* _Quoted passage_:
****
A female PhD student draws a staircase with a red marker on a whiteboard. Then she takes the pen up to the top step and writes two words: »Closing DHRTC«.
»We all agree that this is our goal,« she says in English to the flock that has gathered around her in the bright yellow room. Several of them nod their heads.
DHRTC is short for Danish Hydrocarbon Research and Technology Centre, but in Danish people call it something a bit more colloquial: The Centre for Oil and Gas. As darkness falls, it is this centre that students, led by a group from the Green Student Movement, want to talk about at the Technical University of Denmark’s (DTU) student workshop, Skylab. Or actually: They have turned up to discuss how they can close it down.
Every step is a step towards the goal, and now the student asks participants to come up with their ideas on how they will succeed. A show of hands.
One suggests that they can get hold of the movement Extinction Rebellion, and ask them to block the entrance to the centre. They talk a bit about this.
About 20 people have turned up in the yellow room. But they are not the only ones who are cheesed off with the Danish Hydrocarbon Research and Technology Centre. It is funded by the Danish Underground Consortium venture (which includes the oil giant Total and the Danish government’s oil and gas company Nordsøfonden) and is hosted by the Technical University of Denmark (DTU) in collaboration with four other research institutions including the University of Copenhagen (UCPH).
Earlier this year, seven student organisations collected 1,733 signatures and handed over five climate demands to the UCPH prorector Bente Stallknecht. Most of the demands were what you might expect: A deadline on becoming CO₂-neutral, a travel policy, and more green teaching.
But then there was the fifth point, the same thing that adorns the last step on the staircase graphic: »Closure of the Danish Hydrocarbon Research and Technology Centre«. In this way, the students not only incited a dispute about a research centre, they opened up a major debate on the freedom of research and ethics. The question is whether the universities should shut down research that counters the climate struggle, or whether this would constitute a full-front attack on academic freedom.
And on the same note: Should the universities accept major donations from an industry whose fundamental purpose is contrary to a green transition that, according to science, is more urgent than ever before?
At the DTU Skylab they all agree.
****
* _Required actions_:
A) Please decide whether each statement agrees with the article on the oil and gas research centre, answering yes or no and quoting the words of the article that settle it: (i) About 20 people came to the yellow room. (ii) The student organizations gathered more than 2,000 signatures. (iii) The centre is hosted by the University of Copenhagen.
B) Answer these questions from the article on the oil and gas research centre:
(i) What two words does the student write at the top step of the staircase?
(ii) To whom were the five climate demands handed over?
(iii) Which movement does one participant suggest asking to block the centre's entrance?
****
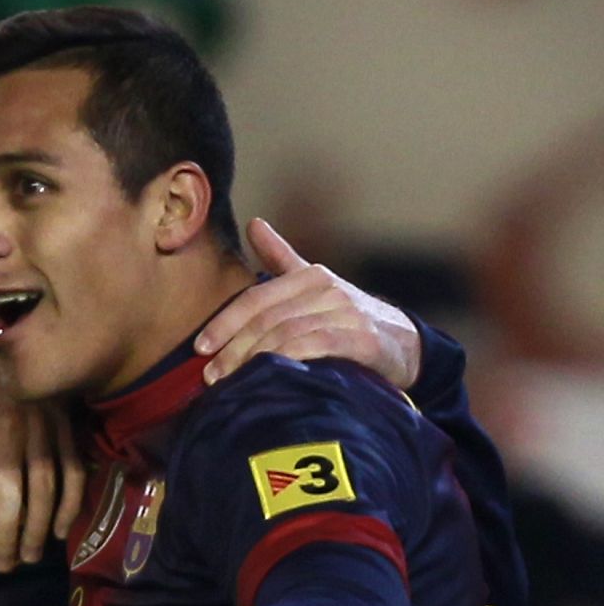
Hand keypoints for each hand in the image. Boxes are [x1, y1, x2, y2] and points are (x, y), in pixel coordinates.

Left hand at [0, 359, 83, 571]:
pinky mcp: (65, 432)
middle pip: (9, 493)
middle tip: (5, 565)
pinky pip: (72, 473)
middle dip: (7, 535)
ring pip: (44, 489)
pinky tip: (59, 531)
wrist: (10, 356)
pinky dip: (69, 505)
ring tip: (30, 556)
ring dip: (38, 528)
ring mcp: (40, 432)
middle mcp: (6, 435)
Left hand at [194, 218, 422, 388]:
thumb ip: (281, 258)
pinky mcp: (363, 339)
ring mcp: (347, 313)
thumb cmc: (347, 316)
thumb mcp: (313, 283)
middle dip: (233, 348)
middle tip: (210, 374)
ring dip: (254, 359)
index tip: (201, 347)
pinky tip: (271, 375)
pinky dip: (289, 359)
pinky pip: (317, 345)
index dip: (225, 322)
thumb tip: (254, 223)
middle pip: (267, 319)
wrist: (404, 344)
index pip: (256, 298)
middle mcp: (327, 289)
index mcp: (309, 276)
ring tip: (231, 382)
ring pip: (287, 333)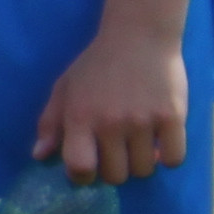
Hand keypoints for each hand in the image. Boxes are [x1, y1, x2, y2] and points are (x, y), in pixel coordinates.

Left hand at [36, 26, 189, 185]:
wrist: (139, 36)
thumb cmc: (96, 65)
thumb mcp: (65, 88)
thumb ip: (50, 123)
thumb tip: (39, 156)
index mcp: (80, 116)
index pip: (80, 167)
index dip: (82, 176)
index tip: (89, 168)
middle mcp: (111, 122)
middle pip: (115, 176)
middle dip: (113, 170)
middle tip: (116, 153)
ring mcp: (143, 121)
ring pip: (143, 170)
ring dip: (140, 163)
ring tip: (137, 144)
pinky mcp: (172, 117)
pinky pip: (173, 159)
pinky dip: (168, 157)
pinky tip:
****
* _Written answers_:
A)
(i) Yes: "About 20 people have turned up in the yellow room."
(ii) No: "seven student organisations collected 1,733 signatures"
(iii) No: "is hosted by the Technical University of Denmark (DTU) in collaboration with four other research institutions including the University of Copenhagen (UCPH)"

B)
(i) »Closing DHRTC«
(ii) The UCPH prorector Bente Stallknecht
(iii) Extinction Rebellion